(Belge alıntısı):
>>>>

Tarih: 10.06.2013 | Kategori:
Gençlik
İlerici Gençlik Direniş Özel Sayısı 2 çıktı!
İlerici Gençler direnişin güncesini çıkardıkları İlerici Gençlik Direniş Dergisi Özel Sayıları ile tutuyor. İlerici Gençlik Dergisi Direniş Özel Sayısı 2 çıktı. "Milyonların haykırışları iktidarın duvarlarını sarsıyor!" başlıklı giriş yazısını ve özel sayının pdf'sini okurlarımızla paylaşıyoruz.
Milyonların haykırışları iktidarın duvarlarını sarsıyor!
Gezi Parkı'ndan Kızılay'a, Gündoğdu'ya, Dersim'e, Antakya'ya milyonlarca kişi 13 gündür AKP iktidarının gericilik, vurgun ve savaş politikalarına, doğa katliamlarına, insan düşmanı tavrına karşı alanları dolduruyor. Alanlarda yükselen "Hükümet istifa", "Gezi Parkı AVM olmayacak", "Polis defol bu meydanlar bizimdir!" sloganlarıyla halkın meşru talepleri iktidarının duvarlarını sarsıyor. AKP iktidarı, Başbakanıyla, valisiyle, emniyet müdürüyle sıkıştığı noktadan kurtulmak için türlü manevralar yapsa da her hamleleri halkın tepkisiyle karşılaşıyor.
Bu sokakları kimler dolduruyor?

<<<<

(Görev 1):
Direniş haberinde "Tarih: 10.06.2013 |" ile "pdf'sini okurlarımızla paylaşıyoruz." arasındaki kısmı, ikisi de dahil, "güncesini" yerine "kaydını" koyarak yeniden yazın.
(Görev 2):
Direniş haberinde alanlarda yükseldiği belirtilen sloganların hepsini sıralayın.

Saklanan öğeler:

>>>>

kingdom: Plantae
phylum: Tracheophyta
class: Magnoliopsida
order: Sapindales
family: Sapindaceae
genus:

<<<<

(Görevin çözümü 1):
Tarih: 10.06.2013 | Kategori:
Gençlik
İlerici Gençlik Direniş Özel Sayısı 2 çıktı!
İlerici Gençler direnişin kaydını çıkardıkları İlerici Gençlik Direniş Dergisi Özel Sayıları ile tutuyor. İlerici Gençlik Dergisi Direniş Özel Sayısı 2 çıktı. "Milyonların haykırışları iktidarın duvarlarını sarsıyor!" başlıklı giriş yazısını ve özel sayının pdf'sini okurlarımızla paylaşıyoruz.

(Görevin çözümü 2):
"Hükümet istifa"
"Gezi Parkı AVM olmayacak"
"Polis defol bu meydanlar bizimdir!"